Его любовь - страница 10
— Заснул… — Где-то далеко-далеко едва слышался тот же самый голос. Может быть, это пушистая густота бороды приглушает его. — Пускай поспит. Сон восстанавливает силы. А они ему так нужны…
Проспав несколько часов, Микола и впрямь почувствовал себя окрепшим. Хотя это и не очень-то радовало, потому что гестаповцы, казалось, только и ждали, когда он проснется. Едва он открыл глаза, как скрипнула дверь. Будто кто-то неустанно следил за ним. Мгновенно схватили и потащили на допрос.
Опять все тот же настойчивый вопрос — кто? — те же очные ставки; молчание Ларисы, уже с перебитой, безжизненно свисающей рукой, жалкие мольбы Гордея, уже окровавленного, в синяках. Все то же, только пытки другие: кроме ударов резиновой дубинкой по голове и прижигания кончиков пальцев еще иголки под ногти, ущемление и дробление пальцев дверью, истязание током. При одном только появлении палачей к горлу Миколы подступала тошнота. Он крепко стискивал зубы, дрожа от напряжения. Порой возникали в сознании лица родных, друзей, картины прошлого. А временами он окончательно проваливался во мрак, а очнувшись, опять видел то, из-за чего не стоило приходить в сознание.
Но хотя пытки становились все изощренней, боль от них как бы уменьшалась, притуплялась, потому что человек привыкает ко всему, даже к физической боли… А когда возвращался в камеру, боль утолял ледяной цементный пол, заменявший холодный компресс для жгучих ран и набухших синяков. Но это сразу, после побоев, а потом, когда жар спадал, этот пол превращался в коварного врага. Казалось, он может охладить навеки.

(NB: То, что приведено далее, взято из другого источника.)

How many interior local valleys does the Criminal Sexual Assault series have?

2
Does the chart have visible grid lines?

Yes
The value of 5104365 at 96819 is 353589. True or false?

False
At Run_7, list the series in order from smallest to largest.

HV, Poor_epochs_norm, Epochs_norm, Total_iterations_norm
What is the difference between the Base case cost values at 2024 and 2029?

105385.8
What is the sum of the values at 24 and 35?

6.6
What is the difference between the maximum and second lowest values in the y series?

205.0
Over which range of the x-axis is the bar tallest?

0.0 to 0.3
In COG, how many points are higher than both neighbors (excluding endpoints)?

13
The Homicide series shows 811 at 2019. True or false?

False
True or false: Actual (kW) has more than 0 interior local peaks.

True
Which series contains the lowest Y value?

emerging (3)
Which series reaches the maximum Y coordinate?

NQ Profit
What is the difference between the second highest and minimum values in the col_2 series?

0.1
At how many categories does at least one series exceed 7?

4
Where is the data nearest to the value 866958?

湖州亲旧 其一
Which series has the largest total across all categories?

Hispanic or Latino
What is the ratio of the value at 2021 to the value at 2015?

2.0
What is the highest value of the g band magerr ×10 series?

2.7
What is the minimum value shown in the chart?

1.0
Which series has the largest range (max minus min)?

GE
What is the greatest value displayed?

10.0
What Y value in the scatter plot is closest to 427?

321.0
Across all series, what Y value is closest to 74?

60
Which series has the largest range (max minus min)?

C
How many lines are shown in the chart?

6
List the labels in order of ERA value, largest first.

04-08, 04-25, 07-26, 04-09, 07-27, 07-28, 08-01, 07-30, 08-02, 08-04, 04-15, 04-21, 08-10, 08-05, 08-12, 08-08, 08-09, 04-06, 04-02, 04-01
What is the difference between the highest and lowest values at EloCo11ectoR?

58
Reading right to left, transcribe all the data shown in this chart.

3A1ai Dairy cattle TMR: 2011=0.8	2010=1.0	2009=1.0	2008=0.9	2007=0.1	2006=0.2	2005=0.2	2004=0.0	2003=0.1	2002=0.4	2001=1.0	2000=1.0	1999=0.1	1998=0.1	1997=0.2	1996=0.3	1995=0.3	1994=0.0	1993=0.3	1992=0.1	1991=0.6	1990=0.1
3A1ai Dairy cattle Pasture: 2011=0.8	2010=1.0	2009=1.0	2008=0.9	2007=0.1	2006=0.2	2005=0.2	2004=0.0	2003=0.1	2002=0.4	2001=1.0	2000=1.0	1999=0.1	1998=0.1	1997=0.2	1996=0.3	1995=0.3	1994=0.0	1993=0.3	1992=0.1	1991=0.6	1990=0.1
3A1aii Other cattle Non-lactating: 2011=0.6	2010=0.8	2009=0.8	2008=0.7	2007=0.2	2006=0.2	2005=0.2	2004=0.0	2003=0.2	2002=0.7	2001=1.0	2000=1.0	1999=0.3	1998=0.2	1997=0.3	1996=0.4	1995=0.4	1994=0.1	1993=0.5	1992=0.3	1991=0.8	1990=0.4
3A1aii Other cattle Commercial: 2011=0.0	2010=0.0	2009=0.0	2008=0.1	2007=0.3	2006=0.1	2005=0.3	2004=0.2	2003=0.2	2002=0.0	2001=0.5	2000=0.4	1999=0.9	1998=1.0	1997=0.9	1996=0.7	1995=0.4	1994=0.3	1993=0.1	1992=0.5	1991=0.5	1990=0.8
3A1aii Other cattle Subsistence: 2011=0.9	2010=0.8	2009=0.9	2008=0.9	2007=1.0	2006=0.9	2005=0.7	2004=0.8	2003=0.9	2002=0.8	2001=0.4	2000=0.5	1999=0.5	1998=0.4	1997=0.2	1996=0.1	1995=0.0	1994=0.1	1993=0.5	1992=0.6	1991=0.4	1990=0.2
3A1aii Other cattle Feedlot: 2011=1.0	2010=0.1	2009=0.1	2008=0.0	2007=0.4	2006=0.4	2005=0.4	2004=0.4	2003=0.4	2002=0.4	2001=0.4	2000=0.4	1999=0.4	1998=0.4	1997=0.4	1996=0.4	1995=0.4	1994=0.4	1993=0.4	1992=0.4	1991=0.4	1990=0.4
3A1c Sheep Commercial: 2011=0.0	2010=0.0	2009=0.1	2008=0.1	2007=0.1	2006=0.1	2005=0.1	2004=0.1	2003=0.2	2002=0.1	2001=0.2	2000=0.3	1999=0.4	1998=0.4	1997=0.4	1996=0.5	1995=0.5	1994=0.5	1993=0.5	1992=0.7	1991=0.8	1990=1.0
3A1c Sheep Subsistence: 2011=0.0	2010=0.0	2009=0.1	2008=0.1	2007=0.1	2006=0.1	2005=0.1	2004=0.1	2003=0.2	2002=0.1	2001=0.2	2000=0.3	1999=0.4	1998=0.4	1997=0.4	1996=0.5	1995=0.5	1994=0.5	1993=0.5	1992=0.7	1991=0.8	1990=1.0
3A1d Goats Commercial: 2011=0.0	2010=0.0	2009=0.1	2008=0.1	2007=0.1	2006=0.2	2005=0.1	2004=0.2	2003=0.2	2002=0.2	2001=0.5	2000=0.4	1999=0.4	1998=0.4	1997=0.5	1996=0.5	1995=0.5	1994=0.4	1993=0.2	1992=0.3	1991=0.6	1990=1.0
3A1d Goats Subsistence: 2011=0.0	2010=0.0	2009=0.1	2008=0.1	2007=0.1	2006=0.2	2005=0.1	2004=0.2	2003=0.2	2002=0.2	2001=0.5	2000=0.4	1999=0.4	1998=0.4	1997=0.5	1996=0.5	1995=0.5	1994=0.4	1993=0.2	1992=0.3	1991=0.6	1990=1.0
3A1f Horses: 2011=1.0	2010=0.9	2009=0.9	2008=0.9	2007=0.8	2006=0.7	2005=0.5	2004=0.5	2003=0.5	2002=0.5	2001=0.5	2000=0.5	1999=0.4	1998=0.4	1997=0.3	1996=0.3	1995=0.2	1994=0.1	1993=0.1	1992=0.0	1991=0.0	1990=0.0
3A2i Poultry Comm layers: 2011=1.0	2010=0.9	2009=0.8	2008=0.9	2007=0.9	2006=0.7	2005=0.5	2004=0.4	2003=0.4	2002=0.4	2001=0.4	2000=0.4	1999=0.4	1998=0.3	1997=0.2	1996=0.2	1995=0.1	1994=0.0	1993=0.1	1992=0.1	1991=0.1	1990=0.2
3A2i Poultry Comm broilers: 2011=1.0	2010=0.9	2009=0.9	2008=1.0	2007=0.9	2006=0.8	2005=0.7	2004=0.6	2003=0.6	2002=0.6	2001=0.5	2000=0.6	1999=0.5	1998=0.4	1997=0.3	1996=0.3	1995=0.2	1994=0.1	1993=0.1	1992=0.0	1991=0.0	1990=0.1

Микола старался собраться с силами, только бы преодолеть несвоевременное забытье, упрямо шевелил одеревеневшими руками и ногами, доверчиво прижимался к соседям, хотя и в них едва тлели остатки человеческого тепла. Тогда он протягивал окоченевшие руки к холодному, как кусок льда, лбу и яростно тер его, тер, едва шевеля замерзшими непослушными губами: «Все равно мы победим, мы!.. »
Кто знает, сколько бы это продолжалось, чем бы кончилось, если бы несколько дней спустя не был оглашен смертный приговор.
Смертный приговор!..
Оказывается, есть еще какая-то видимость закона, пускай формальная, если им, с первой минуты ареста обреченным на смерть, совершенно серьезно читают смертный приговор…
И ему, который ничего не сказал, и Ларисе, все отрицавшей, и Гордею, который молил о пощаде. Всем одинаково — смерть!..
Теперь оставалось одно — отбросить любые иллюзии и наивные надежды, пусть даже необходимые для души, и ждать, ждать, ждать казни.
Конечно, бывали в жизни удивительные случаи, и приговоренному удавалось бежать даже в последнюю минуту из-под пуль или из петли. Быть может, такие люди родились в сорочке, но, скорее всего, случалось так только в кино или в книгах, благодаря чьей-то безудержной фантазии. И все же хотелось верить: а что, если в предсмертную минуту произойдет чудо, придет откуда-то неожиданная помощь? В том, что в лесу уже известно об аресте боровских подпольщиков, сомнений не было. А раз известно, значит, что-то придумывают, чтобы их освободить. Надо не дать отчаянию завладеть душой — это обессилит вконец изможденное тело, надо бороться, точно учитывая все обстоятельства, и, если удастся, выбрать благоприятный момент для бегства.
Вероятно, осужденный на смерть предпочитает, чтобы приговор не приводили в исполнение как можно дольше, все еще надеясь на внезапную его отмену, а если нет, то хотя бы на несколько дней или часов жизни. Микола же, наоборот, хотел, чтобы приговор исполнили скорей, так-как понимал, что никто его не отменит, а вот во время казни, как ему казалось, все-таки можно попытаться сбежать.
Поэтому, когда узников начали наконец выгонять из камеры — как всегда, ударами дубинок и прикладов, пинками и воплями «Шнель! Шнель!», он вздрогнул.
— Шнель! — горланили надзиратели, словно боялись выгнать узников из камеры секундой позже.
Микола стремительно вскочил с пола и бросился к выходу. И те, кто едва мог пошевелиться, тоже поднимались и бежали, едва переставляя ноги, спотыкались, падали, вскакивали и снова бежали.